▶ **What you should do**
All that should come back is the lines of the data below from the one containing "Flag Flat Mask RB1603" to the one containing "PayPal / MasterCard / Visa", inclusive, exactly as they stand.

[Dataset entries]
════════════════
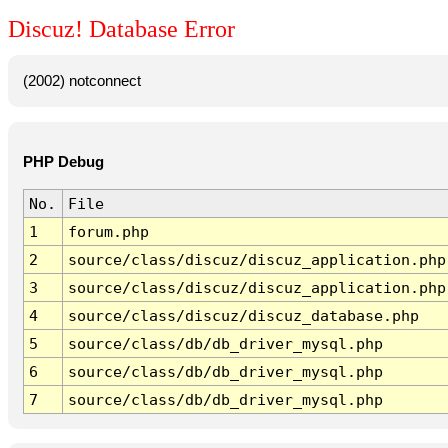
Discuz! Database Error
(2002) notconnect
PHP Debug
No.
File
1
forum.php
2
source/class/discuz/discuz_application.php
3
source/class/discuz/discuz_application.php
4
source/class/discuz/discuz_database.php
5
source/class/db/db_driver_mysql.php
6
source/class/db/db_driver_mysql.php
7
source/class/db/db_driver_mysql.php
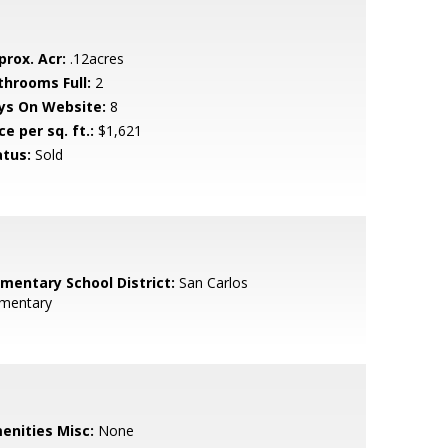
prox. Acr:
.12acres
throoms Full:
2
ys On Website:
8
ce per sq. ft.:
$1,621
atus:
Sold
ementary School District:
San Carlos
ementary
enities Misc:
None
════════════════
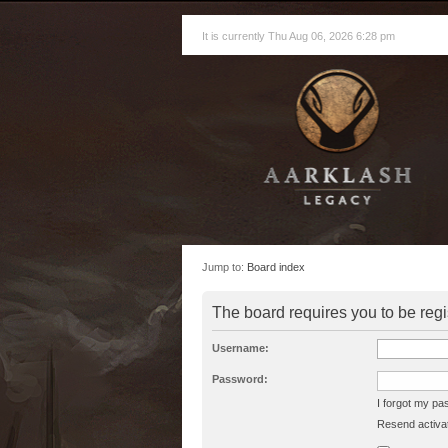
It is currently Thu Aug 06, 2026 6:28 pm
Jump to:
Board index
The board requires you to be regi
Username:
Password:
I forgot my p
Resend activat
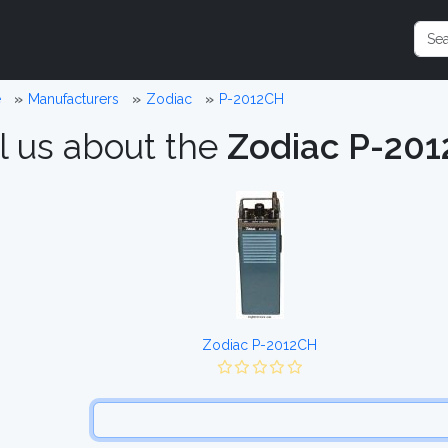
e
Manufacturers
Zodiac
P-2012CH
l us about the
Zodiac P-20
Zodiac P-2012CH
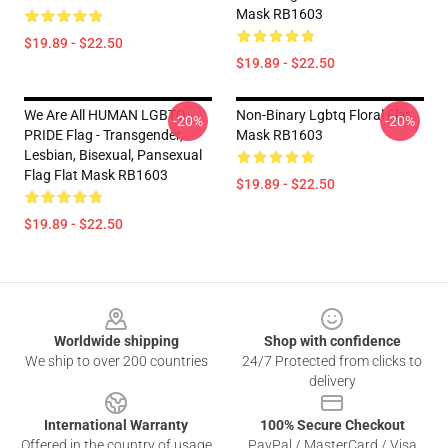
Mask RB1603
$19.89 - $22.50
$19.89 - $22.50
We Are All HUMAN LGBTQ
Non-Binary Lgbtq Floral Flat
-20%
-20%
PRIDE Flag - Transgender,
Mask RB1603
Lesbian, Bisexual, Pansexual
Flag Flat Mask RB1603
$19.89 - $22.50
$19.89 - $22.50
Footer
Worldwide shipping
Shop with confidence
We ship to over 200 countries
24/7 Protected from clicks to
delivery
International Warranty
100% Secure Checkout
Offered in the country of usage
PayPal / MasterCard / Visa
════════════════
▶ **Exercise solution**
Flag Flat Mask RB1603
$19.89 - $22.50
$19.89 - $22.50
Footer
Worldwide shipping
Shop with confidence
We ship to over 200 countries
24/7 Protected from clicks to
delivery
International Warranty
100% Secure Checkout
Offered in the country of usage
PayPal / MasterCard / Visa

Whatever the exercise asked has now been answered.